*PAGE:*

Begin

6.4. The Company shall have delivered to the Buyer a fully executed officer’s certificate evidencing the Company’s approval of the Transaction Documents substantially in the form attached hereto as Exhibit CC.
6.5. The Company shall have delivered to the Buyer a fully executed share issuance resolution to be delivered to the Transfer Agent substantially in the form attached hereto as Exhibit DD.
6.6. The Company shall have delivered to the Buyer a fully executed warrant agreement substantially in the form attached hereto as Exhibit CE.

End

*WRITTEN EXERCISE 1:*
Reproduce everything in the closing conditions from "6.5. The Company" down to "as Exhibit CE.", replacing "Transfer Agent" with "Escrow Agent".

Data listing

Begin

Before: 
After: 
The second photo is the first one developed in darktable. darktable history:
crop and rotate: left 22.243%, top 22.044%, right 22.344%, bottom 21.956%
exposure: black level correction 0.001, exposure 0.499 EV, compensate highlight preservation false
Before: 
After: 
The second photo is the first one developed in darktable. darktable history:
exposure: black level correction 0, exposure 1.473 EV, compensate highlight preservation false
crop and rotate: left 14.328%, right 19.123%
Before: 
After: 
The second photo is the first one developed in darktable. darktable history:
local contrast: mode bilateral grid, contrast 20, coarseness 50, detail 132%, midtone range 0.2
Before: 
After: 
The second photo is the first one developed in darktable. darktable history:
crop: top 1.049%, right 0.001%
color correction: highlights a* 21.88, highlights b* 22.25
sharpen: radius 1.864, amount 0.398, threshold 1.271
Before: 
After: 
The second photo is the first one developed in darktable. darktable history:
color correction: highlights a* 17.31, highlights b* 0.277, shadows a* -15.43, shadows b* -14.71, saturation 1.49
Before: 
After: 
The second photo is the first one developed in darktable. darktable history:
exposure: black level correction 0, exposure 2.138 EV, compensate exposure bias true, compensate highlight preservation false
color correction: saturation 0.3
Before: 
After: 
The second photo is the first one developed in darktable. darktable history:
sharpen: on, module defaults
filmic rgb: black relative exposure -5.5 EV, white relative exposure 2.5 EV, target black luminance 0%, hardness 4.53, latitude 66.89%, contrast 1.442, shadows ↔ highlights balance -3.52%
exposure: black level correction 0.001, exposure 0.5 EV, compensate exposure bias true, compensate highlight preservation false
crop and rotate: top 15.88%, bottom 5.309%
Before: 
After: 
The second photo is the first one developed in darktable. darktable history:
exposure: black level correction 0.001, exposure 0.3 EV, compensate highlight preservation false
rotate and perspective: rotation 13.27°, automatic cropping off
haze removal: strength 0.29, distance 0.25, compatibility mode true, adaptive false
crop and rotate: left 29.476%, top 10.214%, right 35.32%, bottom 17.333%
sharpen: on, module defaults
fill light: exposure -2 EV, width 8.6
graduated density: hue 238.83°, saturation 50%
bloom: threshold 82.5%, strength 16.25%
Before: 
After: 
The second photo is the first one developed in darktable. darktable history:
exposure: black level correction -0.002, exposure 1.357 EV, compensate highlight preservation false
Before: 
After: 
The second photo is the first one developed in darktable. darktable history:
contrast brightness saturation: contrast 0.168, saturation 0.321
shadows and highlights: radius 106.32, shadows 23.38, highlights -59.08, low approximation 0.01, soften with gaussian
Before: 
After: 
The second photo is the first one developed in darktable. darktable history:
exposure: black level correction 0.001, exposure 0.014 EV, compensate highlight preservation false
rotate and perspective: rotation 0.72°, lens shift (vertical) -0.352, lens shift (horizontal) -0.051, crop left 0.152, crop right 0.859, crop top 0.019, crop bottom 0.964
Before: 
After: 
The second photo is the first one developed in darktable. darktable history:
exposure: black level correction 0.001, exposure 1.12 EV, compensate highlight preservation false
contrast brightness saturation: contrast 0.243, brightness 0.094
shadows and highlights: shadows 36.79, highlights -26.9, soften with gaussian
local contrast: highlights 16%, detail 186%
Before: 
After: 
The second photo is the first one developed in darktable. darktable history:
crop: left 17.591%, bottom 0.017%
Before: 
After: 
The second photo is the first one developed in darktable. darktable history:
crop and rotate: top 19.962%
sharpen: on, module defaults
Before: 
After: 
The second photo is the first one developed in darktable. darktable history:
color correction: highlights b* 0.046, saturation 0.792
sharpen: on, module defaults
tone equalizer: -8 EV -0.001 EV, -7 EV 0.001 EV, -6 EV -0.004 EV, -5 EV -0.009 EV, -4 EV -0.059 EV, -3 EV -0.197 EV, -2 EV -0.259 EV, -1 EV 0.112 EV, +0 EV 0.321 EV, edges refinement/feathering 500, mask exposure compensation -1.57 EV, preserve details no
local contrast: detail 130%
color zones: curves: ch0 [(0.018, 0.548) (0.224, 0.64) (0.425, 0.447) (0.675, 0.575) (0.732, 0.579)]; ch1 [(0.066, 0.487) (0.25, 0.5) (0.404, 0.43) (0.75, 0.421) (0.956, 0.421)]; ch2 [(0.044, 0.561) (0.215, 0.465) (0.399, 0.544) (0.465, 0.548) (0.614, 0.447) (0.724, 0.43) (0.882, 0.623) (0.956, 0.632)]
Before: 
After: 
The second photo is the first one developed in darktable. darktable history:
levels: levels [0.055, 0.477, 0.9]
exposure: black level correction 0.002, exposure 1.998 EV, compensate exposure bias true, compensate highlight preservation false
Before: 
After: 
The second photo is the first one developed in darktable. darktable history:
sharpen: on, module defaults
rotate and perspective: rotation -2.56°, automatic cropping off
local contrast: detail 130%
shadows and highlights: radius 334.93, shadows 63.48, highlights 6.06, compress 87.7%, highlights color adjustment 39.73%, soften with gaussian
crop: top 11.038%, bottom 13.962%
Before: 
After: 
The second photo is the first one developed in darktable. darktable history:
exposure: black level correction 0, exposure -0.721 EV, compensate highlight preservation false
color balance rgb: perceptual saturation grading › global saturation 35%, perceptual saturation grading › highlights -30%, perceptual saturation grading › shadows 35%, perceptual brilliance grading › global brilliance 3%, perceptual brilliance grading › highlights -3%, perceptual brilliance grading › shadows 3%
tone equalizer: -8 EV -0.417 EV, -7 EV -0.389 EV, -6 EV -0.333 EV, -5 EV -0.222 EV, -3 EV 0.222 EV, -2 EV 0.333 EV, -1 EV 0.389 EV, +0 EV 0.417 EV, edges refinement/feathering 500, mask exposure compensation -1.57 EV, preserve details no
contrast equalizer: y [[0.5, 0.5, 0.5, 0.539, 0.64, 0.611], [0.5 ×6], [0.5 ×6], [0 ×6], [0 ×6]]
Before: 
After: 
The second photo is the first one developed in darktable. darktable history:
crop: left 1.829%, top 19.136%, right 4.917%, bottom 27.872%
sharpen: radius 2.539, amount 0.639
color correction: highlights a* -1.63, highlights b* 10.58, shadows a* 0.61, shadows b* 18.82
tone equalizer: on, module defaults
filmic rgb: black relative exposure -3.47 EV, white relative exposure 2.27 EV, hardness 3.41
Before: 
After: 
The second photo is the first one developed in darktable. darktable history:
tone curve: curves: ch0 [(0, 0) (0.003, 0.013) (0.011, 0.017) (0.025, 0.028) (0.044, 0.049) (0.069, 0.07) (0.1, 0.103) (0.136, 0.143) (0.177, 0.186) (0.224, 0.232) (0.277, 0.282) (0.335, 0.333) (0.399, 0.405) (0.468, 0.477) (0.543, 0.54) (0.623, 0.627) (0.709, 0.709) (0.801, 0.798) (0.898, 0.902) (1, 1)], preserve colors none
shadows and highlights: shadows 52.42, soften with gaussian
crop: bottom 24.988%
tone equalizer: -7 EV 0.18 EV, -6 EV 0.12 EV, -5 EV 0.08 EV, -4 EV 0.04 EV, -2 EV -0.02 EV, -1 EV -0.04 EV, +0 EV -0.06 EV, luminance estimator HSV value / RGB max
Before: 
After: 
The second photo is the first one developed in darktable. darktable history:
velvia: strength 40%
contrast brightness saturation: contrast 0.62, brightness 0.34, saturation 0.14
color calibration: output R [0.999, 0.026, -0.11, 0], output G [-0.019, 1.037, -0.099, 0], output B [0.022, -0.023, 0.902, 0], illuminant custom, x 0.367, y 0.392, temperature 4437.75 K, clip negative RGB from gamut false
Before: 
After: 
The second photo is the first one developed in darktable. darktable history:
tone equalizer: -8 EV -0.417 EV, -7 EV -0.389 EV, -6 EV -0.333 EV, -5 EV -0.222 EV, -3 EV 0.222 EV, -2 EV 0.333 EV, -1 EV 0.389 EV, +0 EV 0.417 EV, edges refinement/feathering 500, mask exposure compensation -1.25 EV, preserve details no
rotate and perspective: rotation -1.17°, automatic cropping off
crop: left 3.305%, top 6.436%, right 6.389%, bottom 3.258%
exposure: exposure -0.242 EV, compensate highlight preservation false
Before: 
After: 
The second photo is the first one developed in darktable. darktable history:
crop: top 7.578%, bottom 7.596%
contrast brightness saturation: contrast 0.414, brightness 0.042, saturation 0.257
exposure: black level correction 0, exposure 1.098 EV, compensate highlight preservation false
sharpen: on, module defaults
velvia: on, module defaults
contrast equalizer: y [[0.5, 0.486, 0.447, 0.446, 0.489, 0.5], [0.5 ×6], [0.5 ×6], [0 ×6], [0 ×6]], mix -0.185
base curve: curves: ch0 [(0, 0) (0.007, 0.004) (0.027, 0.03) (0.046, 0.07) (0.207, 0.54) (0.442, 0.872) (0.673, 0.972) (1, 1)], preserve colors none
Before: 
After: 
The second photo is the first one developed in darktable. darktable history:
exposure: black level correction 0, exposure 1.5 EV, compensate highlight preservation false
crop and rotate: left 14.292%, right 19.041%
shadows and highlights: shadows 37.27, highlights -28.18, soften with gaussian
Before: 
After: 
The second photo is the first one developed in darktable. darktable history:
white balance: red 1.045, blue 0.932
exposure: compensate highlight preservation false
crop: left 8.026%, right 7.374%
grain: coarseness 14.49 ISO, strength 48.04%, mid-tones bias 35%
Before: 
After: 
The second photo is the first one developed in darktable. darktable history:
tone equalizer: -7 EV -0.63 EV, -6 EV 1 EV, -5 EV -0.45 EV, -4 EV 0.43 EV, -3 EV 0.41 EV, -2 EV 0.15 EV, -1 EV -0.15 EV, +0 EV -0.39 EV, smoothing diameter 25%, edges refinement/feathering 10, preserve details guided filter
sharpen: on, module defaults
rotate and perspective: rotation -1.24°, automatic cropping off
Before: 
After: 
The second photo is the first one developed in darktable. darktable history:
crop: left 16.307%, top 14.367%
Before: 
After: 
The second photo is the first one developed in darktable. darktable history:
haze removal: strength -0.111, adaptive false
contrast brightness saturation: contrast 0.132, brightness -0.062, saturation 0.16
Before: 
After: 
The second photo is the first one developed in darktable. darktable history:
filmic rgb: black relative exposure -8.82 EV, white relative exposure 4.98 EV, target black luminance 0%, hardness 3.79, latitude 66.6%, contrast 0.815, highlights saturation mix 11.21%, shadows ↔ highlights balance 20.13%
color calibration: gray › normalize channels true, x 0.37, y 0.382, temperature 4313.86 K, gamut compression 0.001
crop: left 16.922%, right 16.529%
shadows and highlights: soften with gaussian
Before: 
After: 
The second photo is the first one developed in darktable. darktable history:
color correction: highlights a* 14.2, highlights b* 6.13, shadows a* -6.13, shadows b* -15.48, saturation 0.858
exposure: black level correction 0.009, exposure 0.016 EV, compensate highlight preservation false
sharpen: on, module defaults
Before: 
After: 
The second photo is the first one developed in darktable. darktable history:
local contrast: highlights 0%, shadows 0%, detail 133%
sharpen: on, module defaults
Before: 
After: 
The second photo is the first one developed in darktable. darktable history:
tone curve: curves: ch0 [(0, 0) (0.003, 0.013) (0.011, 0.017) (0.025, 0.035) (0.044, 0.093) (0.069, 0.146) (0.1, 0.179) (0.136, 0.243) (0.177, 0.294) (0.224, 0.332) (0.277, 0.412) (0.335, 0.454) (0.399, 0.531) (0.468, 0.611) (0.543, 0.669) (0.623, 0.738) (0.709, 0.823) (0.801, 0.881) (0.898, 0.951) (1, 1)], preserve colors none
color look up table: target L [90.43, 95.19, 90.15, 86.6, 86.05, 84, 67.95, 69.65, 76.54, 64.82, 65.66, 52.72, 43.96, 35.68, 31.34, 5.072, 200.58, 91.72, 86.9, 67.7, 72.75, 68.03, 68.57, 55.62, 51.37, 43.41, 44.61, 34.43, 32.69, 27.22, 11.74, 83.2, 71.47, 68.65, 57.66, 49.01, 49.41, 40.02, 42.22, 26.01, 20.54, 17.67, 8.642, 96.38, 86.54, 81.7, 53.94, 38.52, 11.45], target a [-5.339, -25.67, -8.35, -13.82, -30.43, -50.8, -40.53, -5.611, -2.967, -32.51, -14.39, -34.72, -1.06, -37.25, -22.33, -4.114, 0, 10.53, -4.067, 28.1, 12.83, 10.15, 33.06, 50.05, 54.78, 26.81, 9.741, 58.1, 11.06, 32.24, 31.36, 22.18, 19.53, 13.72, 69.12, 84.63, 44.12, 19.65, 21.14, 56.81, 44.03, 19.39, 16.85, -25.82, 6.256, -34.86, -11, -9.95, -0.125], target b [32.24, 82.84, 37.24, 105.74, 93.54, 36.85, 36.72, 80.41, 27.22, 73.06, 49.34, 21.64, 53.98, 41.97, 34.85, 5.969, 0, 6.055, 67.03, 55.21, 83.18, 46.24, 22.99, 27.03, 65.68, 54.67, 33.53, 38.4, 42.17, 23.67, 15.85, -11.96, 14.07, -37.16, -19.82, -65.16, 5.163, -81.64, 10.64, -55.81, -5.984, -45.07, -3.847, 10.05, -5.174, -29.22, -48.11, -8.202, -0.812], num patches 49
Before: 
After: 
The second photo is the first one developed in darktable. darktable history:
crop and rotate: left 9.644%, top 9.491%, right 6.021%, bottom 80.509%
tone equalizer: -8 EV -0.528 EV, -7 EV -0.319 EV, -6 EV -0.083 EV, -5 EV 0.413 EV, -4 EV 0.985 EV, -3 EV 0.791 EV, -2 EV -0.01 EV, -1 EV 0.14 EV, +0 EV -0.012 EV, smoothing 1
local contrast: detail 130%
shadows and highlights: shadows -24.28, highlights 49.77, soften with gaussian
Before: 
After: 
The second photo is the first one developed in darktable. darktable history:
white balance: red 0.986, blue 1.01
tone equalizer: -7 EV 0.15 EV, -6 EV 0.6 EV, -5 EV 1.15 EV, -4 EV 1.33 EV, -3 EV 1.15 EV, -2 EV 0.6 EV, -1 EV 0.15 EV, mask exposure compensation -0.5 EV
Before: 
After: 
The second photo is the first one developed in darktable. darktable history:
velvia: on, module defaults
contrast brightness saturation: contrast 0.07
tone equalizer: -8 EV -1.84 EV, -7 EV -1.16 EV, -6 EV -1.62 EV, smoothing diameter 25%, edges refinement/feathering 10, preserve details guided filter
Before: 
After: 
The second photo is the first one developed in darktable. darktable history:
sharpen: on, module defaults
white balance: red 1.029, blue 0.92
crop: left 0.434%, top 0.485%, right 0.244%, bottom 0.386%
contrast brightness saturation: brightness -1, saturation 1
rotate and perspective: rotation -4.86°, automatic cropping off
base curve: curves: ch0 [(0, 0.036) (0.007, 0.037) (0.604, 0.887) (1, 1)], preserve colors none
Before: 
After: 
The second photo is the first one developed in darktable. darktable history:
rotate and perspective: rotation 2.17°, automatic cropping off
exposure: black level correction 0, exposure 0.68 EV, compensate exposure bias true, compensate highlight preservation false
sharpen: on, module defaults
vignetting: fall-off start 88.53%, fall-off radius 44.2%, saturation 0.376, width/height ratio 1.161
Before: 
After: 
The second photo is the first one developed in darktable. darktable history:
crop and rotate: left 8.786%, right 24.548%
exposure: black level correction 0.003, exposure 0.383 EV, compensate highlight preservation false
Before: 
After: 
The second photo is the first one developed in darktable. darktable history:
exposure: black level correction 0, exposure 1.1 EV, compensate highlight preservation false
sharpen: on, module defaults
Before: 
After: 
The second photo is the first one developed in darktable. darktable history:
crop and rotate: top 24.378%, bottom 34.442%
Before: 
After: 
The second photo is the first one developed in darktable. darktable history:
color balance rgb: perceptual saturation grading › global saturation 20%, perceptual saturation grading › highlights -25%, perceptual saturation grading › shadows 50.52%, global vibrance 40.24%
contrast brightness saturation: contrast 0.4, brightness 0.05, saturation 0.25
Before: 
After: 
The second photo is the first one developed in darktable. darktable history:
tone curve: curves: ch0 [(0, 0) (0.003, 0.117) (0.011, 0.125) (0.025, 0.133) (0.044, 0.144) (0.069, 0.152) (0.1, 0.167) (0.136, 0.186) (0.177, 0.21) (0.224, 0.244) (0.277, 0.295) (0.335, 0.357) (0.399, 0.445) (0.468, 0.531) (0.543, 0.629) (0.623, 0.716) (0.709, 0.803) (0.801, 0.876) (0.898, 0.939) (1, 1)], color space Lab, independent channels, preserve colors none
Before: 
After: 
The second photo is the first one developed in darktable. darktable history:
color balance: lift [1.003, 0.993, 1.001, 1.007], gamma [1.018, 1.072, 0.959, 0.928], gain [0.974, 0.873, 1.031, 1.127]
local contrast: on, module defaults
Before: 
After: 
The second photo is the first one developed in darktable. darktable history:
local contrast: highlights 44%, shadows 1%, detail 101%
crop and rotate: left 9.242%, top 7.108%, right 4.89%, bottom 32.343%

End

*WRITTEN EXERCISE 2:*
Put everything in the data listing rows from the first row down to the line containing "crop and rotate: left 14.328%, right 19.123%" into a JSON list of strings, one string per line, leaving out blank lines.

*SOLUTION 1:*
6.5. The Company shall have delivered to the Buyer a fully executed share issuance resolution to be delivered to the Escrow Agent substantially in the form attached hereto as Exhibit DD.
6.6. The Company shall have delivered to the Buyer a fully executed warrant agreement substantially in the form attached hereto as Exhibit CE.

*SOLUTION 2:*
[
  "Before: ",
  "After: ",
  "The second photo is the first one developed in darktable. darktable history:",
  "crop and rotate: left 22.243%, top 22.044%, right 22.344%, bottom 21.956%",
  "exposure: black level correction 0.001, exposure 0.499 EV, compensate highlight preservation false",
  "Before: ",
  "After: ",
  "The second photo is the first one developed in darktable. darktable history:",
  "exposure: black level correction 0, exposure 1.473 EV, compensate highlight preservation false",
  "crop and rotate: left 14.328%, right 19.123%"
]